De klacht
Klagers bezwaar luidt dat in zijn brievenbus ongeadresseerd reclamedrukwerk van afzender is gedeponeerd, hoewel zijn brievenbus voorzien is van een NEE/NEE sticker als bedoeld in de Code Verspreiding Ongeadresseerd Reclamedrukwerk (Code VOR).

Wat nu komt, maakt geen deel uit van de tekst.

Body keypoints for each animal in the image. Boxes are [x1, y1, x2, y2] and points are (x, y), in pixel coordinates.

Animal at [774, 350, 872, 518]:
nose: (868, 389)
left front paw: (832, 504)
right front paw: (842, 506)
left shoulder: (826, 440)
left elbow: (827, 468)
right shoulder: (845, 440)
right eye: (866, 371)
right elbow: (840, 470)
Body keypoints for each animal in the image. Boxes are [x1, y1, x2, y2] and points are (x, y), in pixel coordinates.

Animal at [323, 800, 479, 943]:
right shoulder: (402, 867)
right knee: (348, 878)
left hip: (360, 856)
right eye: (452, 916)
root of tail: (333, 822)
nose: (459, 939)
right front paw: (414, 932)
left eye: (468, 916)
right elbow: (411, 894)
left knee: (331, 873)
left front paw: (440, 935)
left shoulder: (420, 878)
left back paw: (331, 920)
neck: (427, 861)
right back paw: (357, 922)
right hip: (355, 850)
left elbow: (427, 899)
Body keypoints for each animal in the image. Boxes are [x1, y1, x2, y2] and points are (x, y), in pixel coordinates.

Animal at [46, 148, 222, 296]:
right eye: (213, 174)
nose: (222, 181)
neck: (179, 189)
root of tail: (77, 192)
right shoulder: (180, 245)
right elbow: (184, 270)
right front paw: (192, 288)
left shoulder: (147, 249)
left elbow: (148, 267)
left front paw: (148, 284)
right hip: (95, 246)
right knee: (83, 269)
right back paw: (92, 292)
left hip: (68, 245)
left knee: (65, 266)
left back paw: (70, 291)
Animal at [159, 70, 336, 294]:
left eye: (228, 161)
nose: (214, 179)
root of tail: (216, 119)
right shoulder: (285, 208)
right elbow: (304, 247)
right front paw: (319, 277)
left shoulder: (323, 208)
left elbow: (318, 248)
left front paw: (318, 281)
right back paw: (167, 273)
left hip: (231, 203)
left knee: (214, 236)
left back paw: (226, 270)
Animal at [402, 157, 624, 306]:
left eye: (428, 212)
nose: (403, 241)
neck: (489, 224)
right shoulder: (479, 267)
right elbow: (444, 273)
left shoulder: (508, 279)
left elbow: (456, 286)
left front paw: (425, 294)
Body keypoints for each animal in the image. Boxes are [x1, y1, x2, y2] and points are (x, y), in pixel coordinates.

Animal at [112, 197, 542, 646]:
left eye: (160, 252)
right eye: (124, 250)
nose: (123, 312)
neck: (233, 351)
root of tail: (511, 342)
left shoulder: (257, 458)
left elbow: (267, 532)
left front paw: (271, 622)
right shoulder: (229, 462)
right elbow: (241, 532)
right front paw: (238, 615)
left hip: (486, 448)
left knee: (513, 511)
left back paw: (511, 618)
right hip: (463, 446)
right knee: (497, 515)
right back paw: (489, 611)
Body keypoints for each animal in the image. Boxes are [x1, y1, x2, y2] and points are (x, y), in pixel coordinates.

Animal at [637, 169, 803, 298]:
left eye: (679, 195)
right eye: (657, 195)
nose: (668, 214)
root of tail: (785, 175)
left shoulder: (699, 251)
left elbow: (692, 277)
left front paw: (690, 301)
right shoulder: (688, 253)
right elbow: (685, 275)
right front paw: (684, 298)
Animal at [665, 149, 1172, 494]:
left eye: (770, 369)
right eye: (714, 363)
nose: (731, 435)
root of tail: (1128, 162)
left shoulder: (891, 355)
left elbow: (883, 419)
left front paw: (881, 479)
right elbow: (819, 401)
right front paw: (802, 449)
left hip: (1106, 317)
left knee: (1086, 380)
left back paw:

Klager heeft hiertegen bij afzender geprotesteerd bij brief van 8 april 2015, doch daarop geen reactie ontvangen.
Het verweer
Afzender laat de folder verspreiden door PostNL en is ervan uitgegaan dat PostNL de Code VOR zou respecteren. Afzender heeft naar aanleiding van de klacht contact opgenomen met PostNL, die de desbetreffende postbode nadrukkelijk heeft geïnstrueerd om geen ongeadresseerd reclamedrukwerk te verspreiden in brievenbussen met een NEE/NEE sticker en daarmee heeft afzender gedaan wat in redelijkheid van hem verwacht mag worden te doen, om aan het probleem een eind te maken. Afzender biedt tot slot zijn excuses aan voor het voorgevallene. Zij heeft PostNL van de herhaalde overtreding in kennis gesteld.
Informatie van de verspreider
PostNL heeft bij brief van 16 juli 2015 laten weten verantwoordelijk te zijn voor de verspreiding en deelt mee dat de herhaalde overtreding begaan is door een vakantiekracht. Ook deze is inmiddels geïnformeerd over de Code VOR. PostNL betreurt dat deze Code wederom is overtreden en zegt er alles aan te doen om correctie verspreiding te bewerkstelligen.
Het oordeel van de voorzitter
1) Afzender heeft niet weersproken dat, ondanks het feit dat hij de verspreider heeft laten weten dat deze er zorg voor moet dragen dat bij de verspreiding de Code VOR dient te worden gerespecteerd, een van hem afkomstige reclame-uiting is gedeponeerd in klagers brievenbus, die voorzien is van een NEE/NEE sticker. Gelet op het vorenstaande is reclame gemaakt in strijd met artikel 3.1 van de Code VOR. Ingevolge deze bepaling dienen afzenders en verspreiders ieder voor zich en in gezamenlijk overleg alle maatregelen en voorzieningen te treffen die noodzakelijk zijn teneinde de respectering van de op bijlage 1 bij de Code VOR vermelde stickers te bereiken en voor de verdere uitvoering en naleving van deze Code.
2) De voorzitter is van oordeel dat afzender voldoende aannemelijk heeft gemaakt dat zij en de verspreider inmiddels passende maatregelen hebben genomen om herhaling te voorkomen, zodat ervan kan worden uitgegaan dat voortaan geen reclamedrukwerk meer zal worden bezorgd in de brievenbus van klager. Om die reden zal de voorzitter gebruik maken van zijn bevoegdheid als bedoeld in artikel 12 lid 5 van het Reglement van de Reclame Code Commissie en het College van Beroep en een aanbeveling achterwege laten.
De beslissing
Op grond van het hierboven overwogene is de voorzitter van oordeel dat afzender het bepaalde in artikel 3.1 Code VOR heeft overtreden.